It's the last week of my husband's school year. How is that possible when it was raining yesterday? Having it be cold and wet on May 22nd has been completely disorienting. By mid-May I am usually well into my warm weather inner dialog that goes something like this, "I won't complain about the heat all day. I won't. I won't." Instead, on these chilly May mornings, I reach for my sweater or, even better, snuggle deeper under the down comforter for "five more minutes." This weather may be disorienting, but it is blissfully so.
So, we prepare for the next season of the year. Summer for us doesn't mean "pack away those school books", though. This week we will finish up some subjects, but with Dad the History Teacher home we will delve into a study of American history for the summer. We'll be reading and mapping and time lining our way through the years before, during and after the Revolutionary War. I can't wait.
Latin and math will continue through the summer, too. Why Latin? Well, because it's important. We (well, some parts of "we") love it, and we (and I do mean WE) are going to drill vocabulary in preparation for next year's Latin class. Why math? Because math for our family is like a cranky relative who gets resentful if you don't visit often enough. Take the summer off? Well, you could get the cold shoulder for weeks, maybe months. It's as if you'd never seen each other before. All those afternoons getting acquainted over tea could be for naught! So, we take care to nurture our math relationships all summer long. It saves a lot of trouble, and a lot of wasted time.
We have a stack of books to read, movies we'll finally have time to watch, and plenty of vacation time. It's a little dizzy to look at the whole summer schedule. Our school days are sandwiched between canoe trips, camping, travels to Oregon, a wedding, an anniversary, and what I know will be hours of gardening, talking, walking, bird watching, drawing, photographing and the other colorful threads that weave together to make our summer life rich.

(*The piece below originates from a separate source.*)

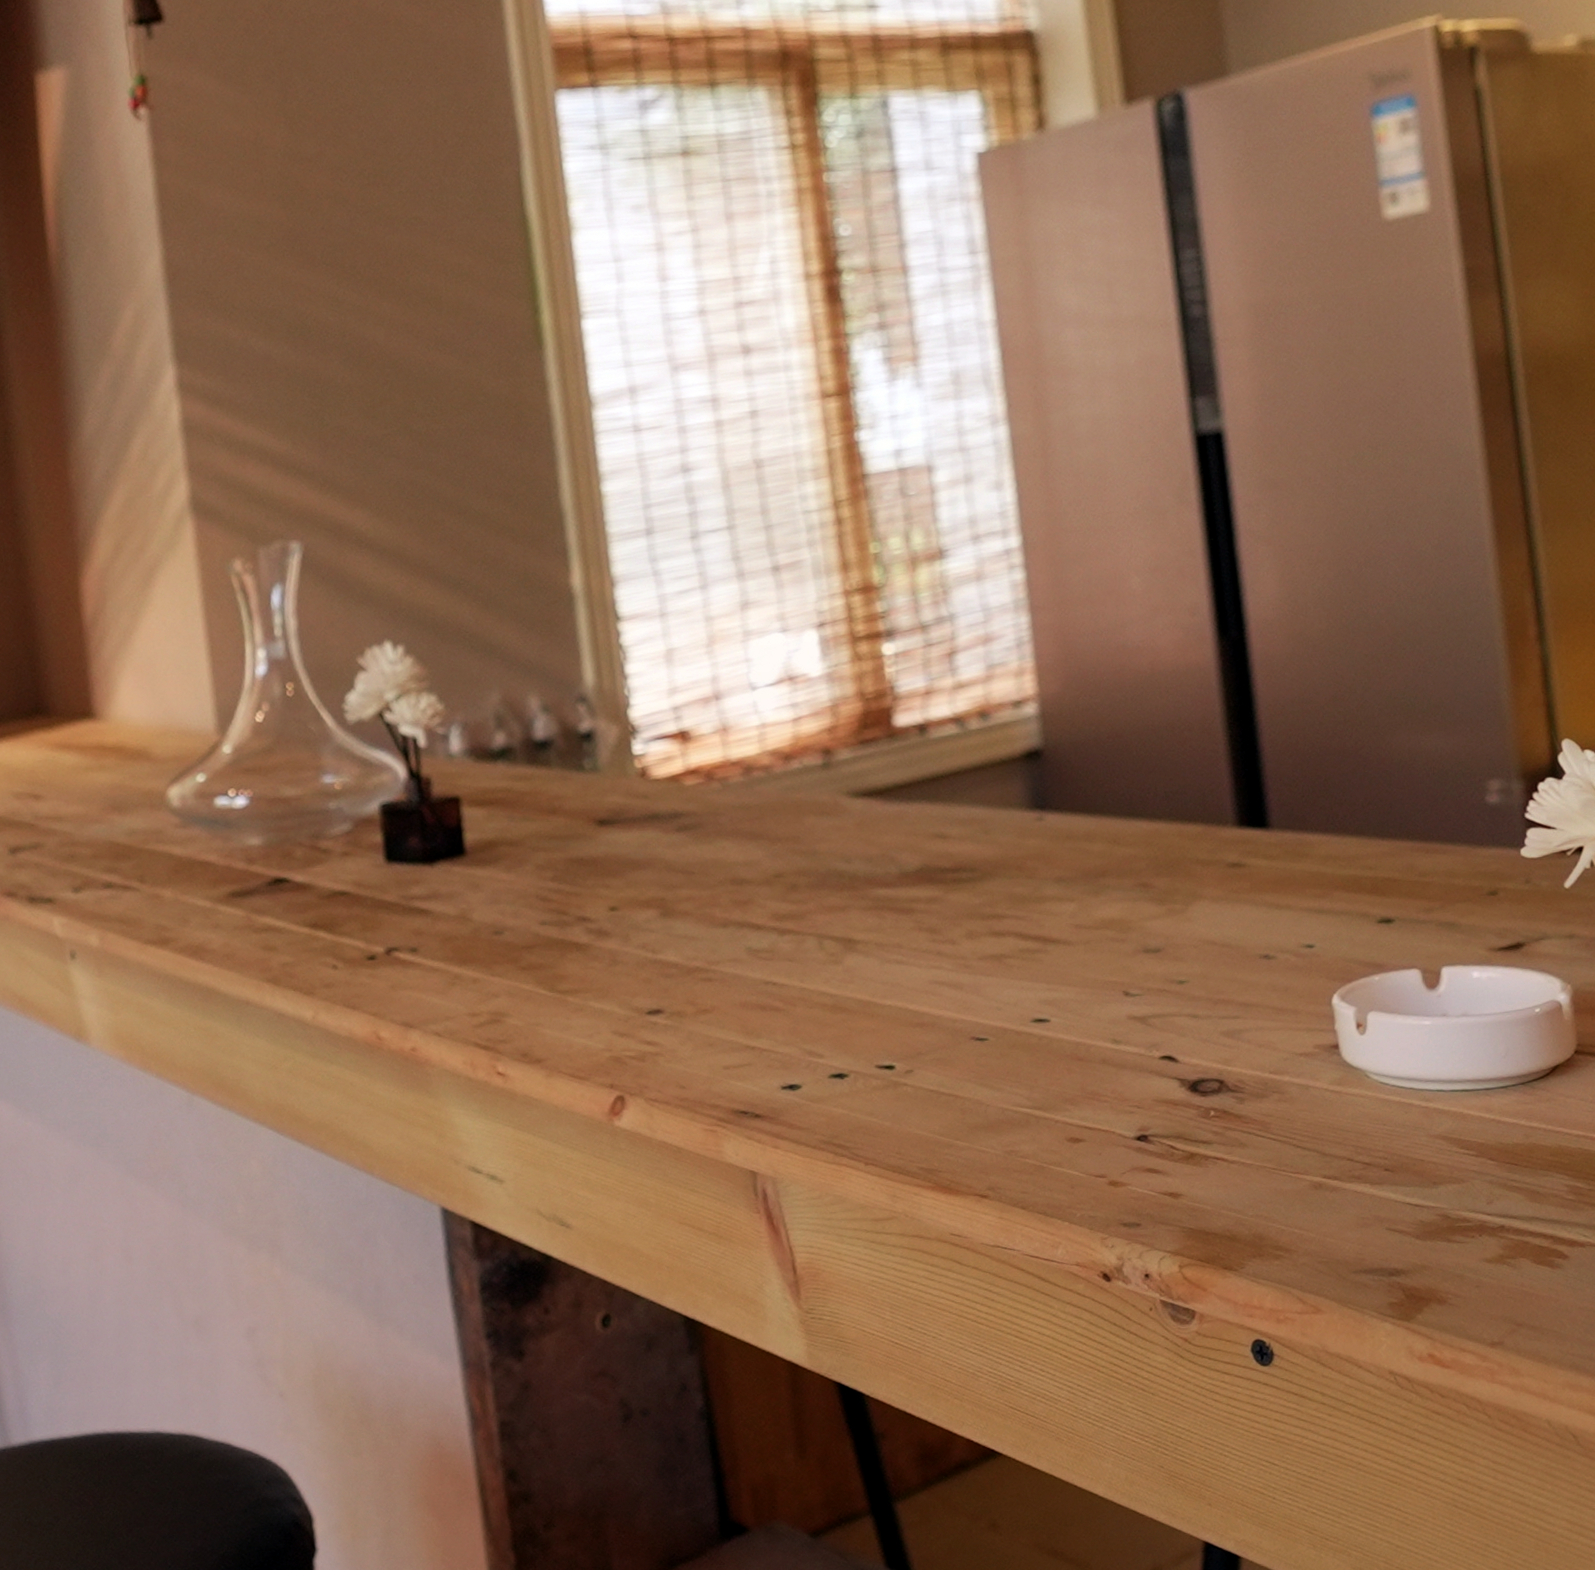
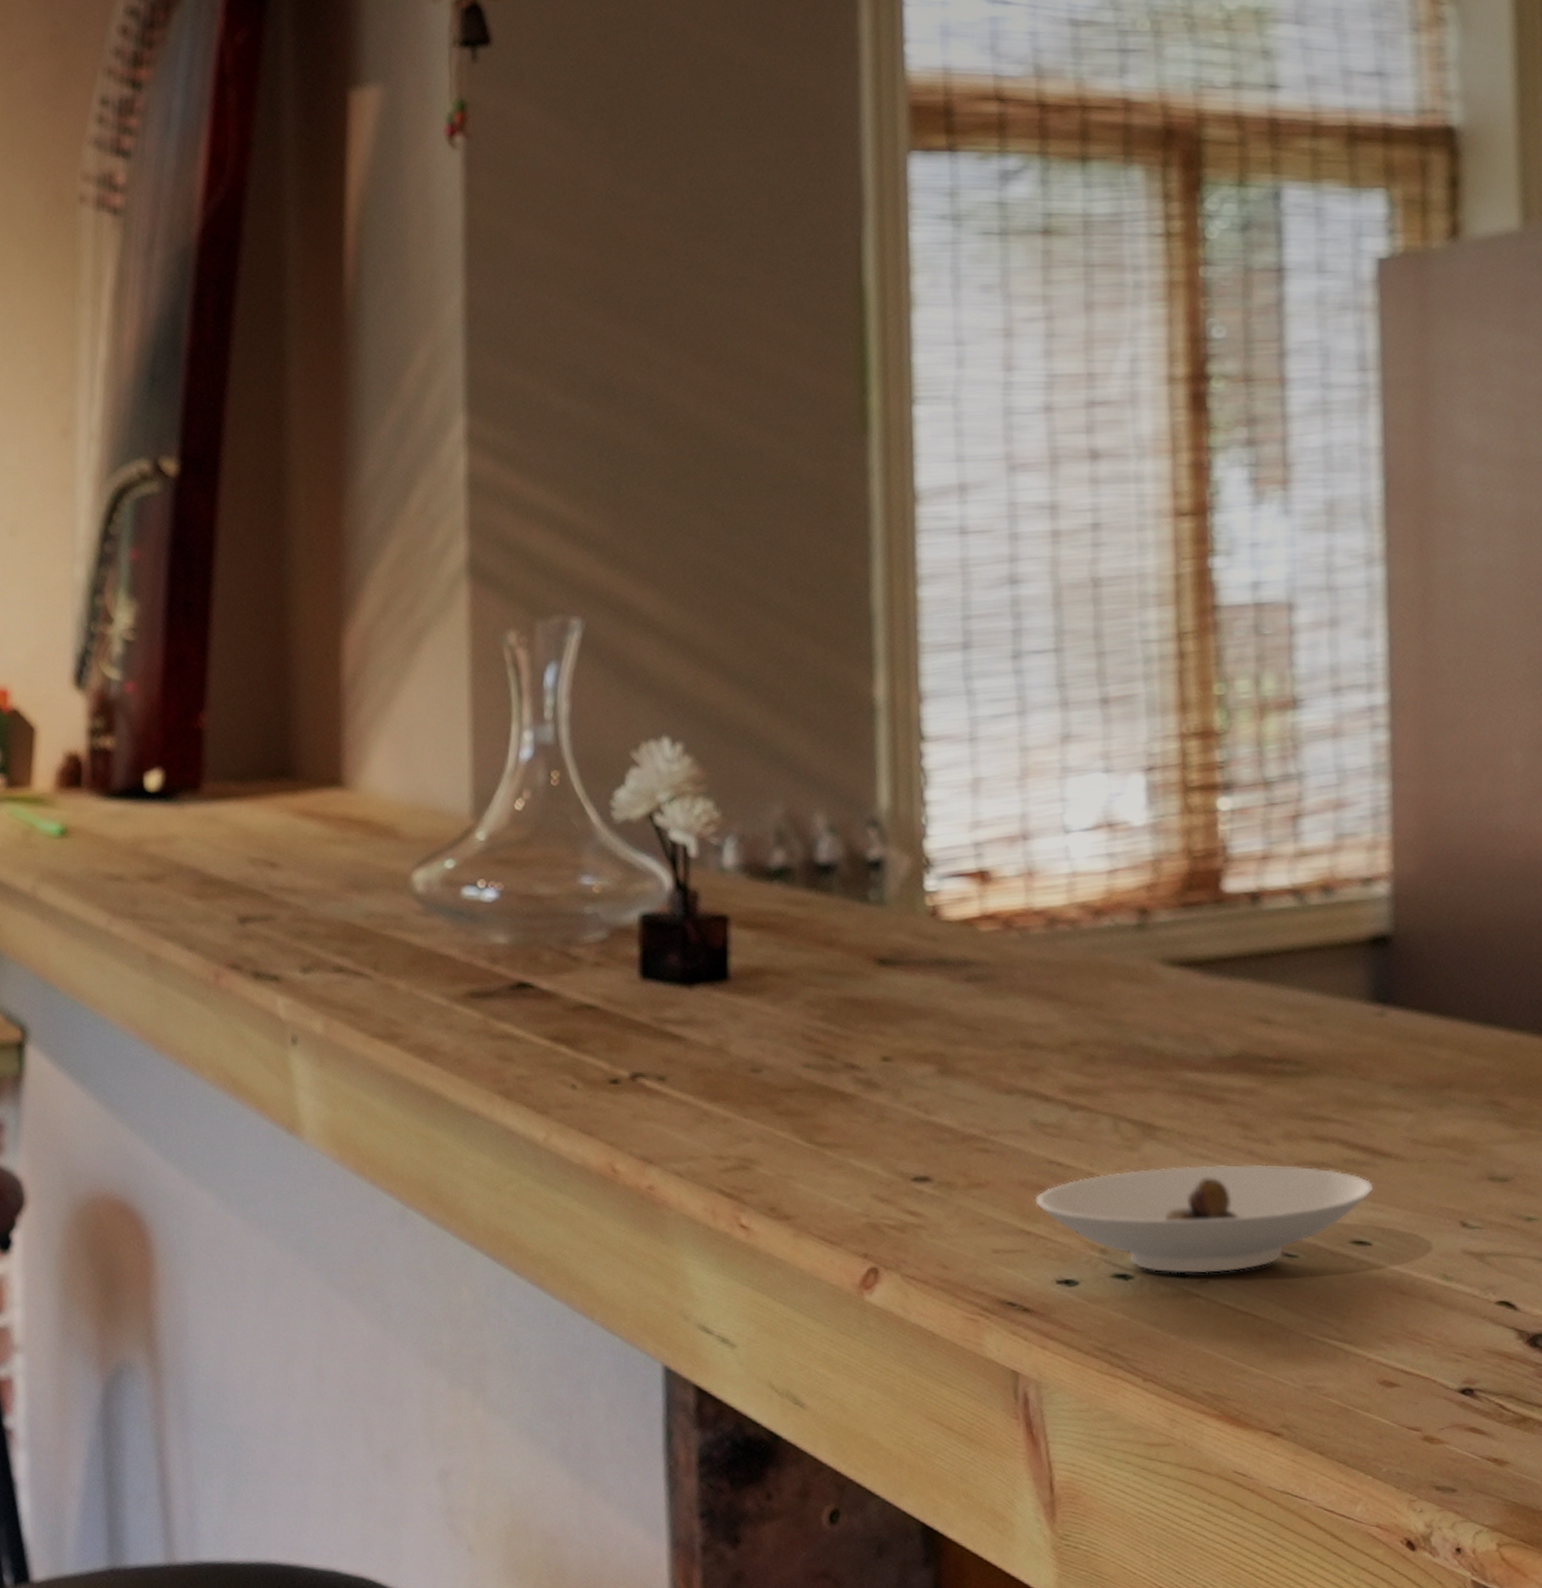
saucer: none [756,959,1048,1069] -> present [1035,1164,1374,1275]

As nice as it sounds, it usually takes us about a week to adjust our expectations to the plan. Having a second parent around is heavenly, but it also means that I need to coordinate with someone else. I am no longer Lone Ranger, and that is a really good thing. But, sometimes I forget. Maybe, just maybe this time I can skip the week of transition and move right into the dance of shared life. My husband faithfully makes my morning coffee, so I can cheerfully make his lunch; as he discusses history with the older students, I can be reading aloud to the youngers; when he suggests an early morning visit in the garden, I can get my slug body out of bed and join him before the heat settles into the hillside. There's a lot of potential here, I just have to remember that I am no longer dancing alone; we are a team.
Better start freezing some espresso for afternoon cold drinks. My latte partner is almost home for the summer.